*What the task asks:* Every line that holds the word "lines" needs to be copied from the data below.

-- Source data follows --

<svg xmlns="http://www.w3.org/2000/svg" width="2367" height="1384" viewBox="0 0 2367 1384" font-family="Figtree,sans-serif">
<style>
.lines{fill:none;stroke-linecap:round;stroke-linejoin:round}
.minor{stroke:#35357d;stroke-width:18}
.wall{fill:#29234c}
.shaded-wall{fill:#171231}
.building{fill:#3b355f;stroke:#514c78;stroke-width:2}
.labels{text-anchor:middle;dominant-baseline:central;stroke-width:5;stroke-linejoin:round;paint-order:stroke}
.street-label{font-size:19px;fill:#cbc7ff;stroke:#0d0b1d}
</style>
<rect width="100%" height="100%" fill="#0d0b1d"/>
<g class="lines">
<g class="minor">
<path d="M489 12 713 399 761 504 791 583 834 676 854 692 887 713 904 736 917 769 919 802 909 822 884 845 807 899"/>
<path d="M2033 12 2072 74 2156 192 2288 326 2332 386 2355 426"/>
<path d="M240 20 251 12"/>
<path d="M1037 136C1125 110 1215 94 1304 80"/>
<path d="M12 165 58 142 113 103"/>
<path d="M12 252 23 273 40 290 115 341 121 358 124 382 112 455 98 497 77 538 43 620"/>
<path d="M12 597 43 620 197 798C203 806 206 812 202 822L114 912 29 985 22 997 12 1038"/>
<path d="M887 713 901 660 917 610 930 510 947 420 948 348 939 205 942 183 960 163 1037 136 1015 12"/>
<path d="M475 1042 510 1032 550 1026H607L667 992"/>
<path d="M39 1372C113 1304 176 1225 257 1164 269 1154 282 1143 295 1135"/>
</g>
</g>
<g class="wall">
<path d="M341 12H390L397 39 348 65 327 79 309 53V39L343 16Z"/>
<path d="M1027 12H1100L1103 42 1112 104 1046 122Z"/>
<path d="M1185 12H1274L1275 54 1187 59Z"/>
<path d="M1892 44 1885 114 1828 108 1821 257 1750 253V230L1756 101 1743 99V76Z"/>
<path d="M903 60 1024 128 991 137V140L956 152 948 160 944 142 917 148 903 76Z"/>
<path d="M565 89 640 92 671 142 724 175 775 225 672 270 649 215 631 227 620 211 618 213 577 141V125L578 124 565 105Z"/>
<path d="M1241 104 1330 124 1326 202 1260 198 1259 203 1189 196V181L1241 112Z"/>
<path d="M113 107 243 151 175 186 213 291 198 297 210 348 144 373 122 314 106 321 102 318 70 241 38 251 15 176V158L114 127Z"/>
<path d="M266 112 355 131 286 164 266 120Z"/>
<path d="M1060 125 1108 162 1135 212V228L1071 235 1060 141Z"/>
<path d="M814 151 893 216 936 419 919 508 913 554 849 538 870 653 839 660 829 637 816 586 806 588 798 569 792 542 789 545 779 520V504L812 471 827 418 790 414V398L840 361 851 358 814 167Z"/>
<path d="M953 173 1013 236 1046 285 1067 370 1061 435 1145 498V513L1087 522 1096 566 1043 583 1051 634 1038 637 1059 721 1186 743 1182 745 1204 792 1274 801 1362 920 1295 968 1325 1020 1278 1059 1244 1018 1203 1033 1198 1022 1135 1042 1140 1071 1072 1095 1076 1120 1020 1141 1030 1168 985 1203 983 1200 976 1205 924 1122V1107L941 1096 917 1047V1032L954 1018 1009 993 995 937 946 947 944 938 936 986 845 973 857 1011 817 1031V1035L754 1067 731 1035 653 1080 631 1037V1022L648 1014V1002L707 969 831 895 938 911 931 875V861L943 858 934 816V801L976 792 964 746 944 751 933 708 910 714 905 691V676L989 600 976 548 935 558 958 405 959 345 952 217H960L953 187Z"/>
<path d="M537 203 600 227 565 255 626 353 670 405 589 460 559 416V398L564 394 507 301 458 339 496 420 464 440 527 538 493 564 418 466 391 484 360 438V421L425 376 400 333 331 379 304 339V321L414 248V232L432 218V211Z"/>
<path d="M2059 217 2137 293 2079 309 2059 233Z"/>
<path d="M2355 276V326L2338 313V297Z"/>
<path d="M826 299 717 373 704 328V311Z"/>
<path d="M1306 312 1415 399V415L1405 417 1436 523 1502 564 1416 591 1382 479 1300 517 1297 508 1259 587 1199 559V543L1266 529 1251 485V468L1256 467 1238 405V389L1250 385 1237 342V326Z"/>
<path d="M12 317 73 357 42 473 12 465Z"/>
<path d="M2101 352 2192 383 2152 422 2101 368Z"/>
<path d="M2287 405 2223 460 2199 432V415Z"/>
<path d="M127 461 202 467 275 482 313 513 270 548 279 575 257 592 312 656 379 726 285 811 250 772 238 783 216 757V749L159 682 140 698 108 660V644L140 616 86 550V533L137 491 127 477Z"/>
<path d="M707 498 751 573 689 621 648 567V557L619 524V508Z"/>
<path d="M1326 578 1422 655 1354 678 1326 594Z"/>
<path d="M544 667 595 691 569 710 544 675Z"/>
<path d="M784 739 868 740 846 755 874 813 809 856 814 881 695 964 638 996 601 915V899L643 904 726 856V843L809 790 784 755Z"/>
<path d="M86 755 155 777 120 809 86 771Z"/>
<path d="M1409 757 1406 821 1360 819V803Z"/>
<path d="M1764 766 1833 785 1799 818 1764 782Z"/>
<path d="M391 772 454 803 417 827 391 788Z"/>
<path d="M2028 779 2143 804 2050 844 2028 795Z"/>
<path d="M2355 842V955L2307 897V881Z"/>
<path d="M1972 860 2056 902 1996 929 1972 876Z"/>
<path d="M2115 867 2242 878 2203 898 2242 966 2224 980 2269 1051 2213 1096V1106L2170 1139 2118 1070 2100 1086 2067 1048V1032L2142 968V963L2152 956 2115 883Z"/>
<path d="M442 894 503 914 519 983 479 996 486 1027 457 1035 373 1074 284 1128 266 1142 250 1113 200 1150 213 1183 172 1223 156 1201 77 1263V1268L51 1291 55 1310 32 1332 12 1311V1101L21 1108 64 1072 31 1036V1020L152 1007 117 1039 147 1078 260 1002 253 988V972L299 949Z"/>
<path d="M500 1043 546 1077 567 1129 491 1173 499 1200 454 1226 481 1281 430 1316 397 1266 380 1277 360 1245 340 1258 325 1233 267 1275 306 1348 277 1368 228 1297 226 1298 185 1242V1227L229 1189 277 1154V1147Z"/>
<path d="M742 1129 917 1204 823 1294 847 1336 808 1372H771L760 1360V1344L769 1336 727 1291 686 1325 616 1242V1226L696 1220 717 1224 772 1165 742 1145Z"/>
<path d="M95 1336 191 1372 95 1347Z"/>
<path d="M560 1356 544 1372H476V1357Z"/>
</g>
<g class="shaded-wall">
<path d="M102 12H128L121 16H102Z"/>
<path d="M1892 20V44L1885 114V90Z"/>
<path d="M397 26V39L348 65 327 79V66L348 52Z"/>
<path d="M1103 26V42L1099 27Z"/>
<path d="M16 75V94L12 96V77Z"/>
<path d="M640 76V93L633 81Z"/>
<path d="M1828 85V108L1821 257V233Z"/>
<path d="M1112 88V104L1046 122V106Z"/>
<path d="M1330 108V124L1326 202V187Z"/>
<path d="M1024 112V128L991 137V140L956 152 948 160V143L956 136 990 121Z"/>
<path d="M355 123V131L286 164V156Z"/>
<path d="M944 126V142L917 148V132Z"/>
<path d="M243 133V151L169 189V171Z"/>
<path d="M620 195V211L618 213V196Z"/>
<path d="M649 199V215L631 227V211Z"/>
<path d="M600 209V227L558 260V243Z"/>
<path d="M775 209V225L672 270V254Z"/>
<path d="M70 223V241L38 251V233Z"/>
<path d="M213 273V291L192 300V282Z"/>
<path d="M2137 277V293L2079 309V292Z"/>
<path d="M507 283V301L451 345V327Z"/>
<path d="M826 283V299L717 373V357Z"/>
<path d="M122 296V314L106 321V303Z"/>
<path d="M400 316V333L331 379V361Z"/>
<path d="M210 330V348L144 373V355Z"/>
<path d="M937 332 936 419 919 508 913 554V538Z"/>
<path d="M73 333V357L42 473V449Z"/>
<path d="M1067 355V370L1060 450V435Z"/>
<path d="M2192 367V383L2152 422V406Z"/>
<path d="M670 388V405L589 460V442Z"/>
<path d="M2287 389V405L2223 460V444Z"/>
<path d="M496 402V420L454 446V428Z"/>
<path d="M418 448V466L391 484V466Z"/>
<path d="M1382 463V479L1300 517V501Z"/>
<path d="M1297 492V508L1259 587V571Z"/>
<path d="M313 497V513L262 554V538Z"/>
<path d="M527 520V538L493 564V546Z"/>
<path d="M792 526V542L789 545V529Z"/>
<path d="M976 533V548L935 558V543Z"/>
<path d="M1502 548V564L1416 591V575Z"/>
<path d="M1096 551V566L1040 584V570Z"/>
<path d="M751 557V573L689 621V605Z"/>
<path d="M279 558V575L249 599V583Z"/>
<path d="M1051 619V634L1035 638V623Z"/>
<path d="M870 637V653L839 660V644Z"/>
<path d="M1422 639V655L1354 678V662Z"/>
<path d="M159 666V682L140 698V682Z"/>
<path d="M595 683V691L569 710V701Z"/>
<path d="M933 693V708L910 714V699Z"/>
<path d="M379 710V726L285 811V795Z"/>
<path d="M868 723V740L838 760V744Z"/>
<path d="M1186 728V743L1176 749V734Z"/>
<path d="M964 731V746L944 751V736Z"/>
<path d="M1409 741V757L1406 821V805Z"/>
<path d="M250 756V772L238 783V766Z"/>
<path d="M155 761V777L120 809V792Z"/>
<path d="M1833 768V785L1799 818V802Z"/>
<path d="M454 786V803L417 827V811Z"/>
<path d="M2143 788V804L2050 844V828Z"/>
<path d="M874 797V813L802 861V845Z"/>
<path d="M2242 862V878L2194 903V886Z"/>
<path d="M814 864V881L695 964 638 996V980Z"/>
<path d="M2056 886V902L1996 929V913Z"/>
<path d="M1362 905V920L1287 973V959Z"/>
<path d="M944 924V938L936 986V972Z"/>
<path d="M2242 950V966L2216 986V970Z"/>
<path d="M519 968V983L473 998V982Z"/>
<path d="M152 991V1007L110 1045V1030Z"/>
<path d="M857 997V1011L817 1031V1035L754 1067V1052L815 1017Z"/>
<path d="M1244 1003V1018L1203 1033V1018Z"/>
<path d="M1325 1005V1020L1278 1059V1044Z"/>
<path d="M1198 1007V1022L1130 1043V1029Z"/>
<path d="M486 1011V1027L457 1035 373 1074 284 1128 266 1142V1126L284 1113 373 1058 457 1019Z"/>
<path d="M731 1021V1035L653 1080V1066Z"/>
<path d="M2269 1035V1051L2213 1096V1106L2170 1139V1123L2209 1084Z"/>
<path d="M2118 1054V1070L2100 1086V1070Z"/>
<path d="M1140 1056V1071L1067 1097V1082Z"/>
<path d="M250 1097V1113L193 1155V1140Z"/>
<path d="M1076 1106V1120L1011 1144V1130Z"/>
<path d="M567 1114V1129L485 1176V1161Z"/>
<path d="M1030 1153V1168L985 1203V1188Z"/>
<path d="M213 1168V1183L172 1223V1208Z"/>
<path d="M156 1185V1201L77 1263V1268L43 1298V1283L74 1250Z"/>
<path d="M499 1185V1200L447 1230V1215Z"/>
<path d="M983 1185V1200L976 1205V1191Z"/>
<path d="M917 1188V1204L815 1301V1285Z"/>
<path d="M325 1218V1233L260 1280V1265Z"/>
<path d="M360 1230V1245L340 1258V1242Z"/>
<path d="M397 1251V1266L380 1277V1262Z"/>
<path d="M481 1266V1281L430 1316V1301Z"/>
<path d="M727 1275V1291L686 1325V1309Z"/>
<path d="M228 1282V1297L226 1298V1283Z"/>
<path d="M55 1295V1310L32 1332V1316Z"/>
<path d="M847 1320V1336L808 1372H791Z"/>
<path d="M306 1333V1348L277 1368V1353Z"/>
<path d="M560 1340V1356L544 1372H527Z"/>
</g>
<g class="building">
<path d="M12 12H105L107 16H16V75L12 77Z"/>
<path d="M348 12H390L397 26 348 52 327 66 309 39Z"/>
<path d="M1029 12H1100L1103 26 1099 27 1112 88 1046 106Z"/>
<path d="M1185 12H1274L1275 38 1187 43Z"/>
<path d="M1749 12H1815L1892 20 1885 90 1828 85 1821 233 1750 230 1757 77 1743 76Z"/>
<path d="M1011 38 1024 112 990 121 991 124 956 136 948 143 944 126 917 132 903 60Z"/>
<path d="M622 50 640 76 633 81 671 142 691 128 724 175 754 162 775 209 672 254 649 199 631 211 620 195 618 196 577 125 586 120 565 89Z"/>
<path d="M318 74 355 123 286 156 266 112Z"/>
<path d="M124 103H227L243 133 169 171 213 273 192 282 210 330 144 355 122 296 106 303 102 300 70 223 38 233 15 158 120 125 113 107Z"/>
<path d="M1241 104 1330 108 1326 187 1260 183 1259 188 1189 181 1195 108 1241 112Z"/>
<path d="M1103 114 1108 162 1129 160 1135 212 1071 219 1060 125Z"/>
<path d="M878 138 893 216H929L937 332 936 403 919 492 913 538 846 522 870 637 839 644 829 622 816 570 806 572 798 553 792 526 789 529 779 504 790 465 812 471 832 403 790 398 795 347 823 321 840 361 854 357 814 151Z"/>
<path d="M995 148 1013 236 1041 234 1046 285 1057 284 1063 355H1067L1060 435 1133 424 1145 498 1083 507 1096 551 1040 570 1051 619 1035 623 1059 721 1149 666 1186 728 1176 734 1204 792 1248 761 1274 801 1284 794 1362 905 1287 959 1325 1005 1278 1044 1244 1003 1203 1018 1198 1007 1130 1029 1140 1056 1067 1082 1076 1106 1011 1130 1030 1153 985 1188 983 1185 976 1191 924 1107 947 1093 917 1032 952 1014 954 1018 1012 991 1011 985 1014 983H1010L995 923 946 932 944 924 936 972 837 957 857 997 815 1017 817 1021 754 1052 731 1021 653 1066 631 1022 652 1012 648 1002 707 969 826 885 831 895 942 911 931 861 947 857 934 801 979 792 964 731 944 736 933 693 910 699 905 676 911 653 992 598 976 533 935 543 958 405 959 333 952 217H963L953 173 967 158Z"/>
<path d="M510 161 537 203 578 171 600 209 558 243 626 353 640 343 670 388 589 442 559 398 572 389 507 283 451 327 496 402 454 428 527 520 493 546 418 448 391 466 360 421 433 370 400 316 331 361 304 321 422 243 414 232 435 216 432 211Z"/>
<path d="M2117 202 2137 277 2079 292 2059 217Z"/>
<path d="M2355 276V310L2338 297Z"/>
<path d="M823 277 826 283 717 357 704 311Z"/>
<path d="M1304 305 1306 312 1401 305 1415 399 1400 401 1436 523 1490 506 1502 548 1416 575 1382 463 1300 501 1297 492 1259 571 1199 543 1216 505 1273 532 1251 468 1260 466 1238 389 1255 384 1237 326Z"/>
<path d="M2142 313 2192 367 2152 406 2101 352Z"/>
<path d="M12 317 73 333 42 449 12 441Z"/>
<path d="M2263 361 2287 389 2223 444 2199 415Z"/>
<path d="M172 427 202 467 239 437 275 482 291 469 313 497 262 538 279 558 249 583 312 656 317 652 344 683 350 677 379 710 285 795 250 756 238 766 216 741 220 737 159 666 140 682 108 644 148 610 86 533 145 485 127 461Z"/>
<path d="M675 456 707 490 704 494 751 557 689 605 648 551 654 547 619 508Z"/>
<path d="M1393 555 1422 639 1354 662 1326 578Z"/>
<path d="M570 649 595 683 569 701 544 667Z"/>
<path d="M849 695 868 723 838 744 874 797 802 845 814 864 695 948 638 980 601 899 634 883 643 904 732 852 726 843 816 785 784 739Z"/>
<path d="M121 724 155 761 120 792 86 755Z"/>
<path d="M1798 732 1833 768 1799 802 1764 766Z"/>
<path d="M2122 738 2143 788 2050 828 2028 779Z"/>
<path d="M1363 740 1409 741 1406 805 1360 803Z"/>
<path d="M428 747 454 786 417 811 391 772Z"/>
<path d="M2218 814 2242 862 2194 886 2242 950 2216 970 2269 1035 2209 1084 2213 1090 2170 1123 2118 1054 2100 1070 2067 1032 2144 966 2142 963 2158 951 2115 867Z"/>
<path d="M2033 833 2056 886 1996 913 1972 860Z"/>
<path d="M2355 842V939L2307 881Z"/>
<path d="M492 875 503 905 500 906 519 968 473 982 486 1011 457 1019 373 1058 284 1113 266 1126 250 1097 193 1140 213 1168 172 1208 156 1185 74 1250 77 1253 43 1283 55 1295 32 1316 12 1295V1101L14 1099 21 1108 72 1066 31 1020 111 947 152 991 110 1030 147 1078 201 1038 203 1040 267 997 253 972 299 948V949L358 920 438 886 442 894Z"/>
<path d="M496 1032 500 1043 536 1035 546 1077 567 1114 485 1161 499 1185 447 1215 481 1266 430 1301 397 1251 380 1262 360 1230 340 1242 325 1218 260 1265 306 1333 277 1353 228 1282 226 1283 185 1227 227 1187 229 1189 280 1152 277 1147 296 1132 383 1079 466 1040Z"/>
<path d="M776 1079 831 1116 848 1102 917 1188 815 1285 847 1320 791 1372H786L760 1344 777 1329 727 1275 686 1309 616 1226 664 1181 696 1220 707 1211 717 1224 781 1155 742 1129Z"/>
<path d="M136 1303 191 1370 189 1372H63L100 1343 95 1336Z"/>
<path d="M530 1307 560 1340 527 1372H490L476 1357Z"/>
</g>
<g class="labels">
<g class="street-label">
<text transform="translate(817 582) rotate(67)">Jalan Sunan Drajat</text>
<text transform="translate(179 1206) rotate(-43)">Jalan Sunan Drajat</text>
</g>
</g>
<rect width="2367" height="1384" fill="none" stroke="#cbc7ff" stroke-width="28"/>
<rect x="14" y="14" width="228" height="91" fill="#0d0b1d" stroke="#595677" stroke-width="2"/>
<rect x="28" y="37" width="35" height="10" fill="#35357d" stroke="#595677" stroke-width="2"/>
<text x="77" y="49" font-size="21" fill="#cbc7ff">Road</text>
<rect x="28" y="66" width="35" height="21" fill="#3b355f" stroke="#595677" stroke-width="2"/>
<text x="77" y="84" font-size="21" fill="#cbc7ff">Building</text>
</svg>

-- Source data concluded --

*Task answer:*
.lines{fill:none;stroke-linecap:round;stroke-linejoin:round}
<g class="lines">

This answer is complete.